Abstract :
Bipolar disorder (BPD) is a psychiatric disease, characterized by the cycles of mania and
depression. Several genetic studies investigated BDNF gene Val66Met polymorphism as risk factor
for BPD, but results were inconclusive. Therefore, present meta-analysis was performed to
re-evaluate the BDNF Val66Met polymorphism and BPD association. Four databases (Pubmed,
Springer Link, Science Direct and Google Scholar) were searched for eligible studies up to March 31,
2020. Pooled odds ratios (OR) with 95% confidence intervals (CI) were calculated to estimate the
strength of the association. All statistical analyses were done by MetaAnalyst and Mix program. Forty
studies with a total of 28,787 subjects (10,085 cases and 18,702 controls) were included in this metaanalysis.

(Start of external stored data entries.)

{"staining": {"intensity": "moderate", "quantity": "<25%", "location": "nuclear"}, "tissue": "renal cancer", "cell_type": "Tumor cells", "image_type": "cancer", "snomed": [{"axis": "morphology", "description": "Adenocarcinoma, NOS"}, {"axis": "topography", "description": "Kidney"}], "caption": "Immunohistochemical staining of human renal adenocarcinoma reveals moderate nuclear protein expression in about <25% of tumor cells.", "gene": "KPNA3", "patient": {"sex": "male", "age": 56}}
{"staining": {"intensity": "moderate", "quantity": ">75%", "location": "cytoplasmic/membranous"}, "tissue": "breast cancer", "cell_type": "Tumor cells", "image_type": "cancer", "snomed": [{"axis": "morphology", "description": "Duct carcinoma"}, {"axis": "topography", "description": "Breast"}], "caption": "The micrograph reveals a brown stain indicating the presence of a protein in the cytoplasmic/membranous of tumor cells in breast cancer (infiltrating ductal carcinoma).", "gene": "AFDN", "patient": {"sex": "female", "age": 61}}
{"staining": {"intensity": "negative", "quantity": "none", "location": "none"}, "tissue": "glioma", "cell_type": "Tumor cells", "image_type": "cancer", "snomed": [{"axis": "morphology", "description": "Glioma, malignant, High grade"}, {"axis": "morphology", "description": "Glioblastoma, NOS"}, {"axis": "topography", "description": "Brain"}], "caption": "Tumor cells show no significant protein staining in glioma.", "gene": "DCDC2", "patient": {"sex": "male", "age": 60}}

Overall, pooled analysis indicated that there was no significant association between BDNF
Val66Met polymorphism and BPD risk under all five genetic models (ORA vs.G =0.99, 95%CI= 0.94-
1.03, p=0.49; ORAG vs. GG= 0.1.02, 95%CI= 0.95-1.07, p= 0.57; ORAA vs. GG = 0.98, 95%CI=0.89-
1.08, p=0.75; ORAA+AG vs. GG= 1.0, 95%CI= 0.94-1.06, p= 0.89;ORAA vs. AG+GG= 0.96, 95%CI= 0.89-
1.05, p= 0.47). Similarly, no significant association was observed in ethnicity based subgroup
analysis in both Asian and Caucasian population. However, significant association was found in
subtype analysis between BDNF Val66Met and BPDII (ORAA+AG vs. GG= 1.21, 95%CI= 1.06-1.37, p=
0.003) but not with BPDI. These findings suggested that the BDNF Val66Met polymorphism confer
no genetic susceptibility to BPD I but risk for BPDII.
Keyword :
BDNF, Bipolar disorder, BPD, Meta-analysis, Polymorphism,Val66Met.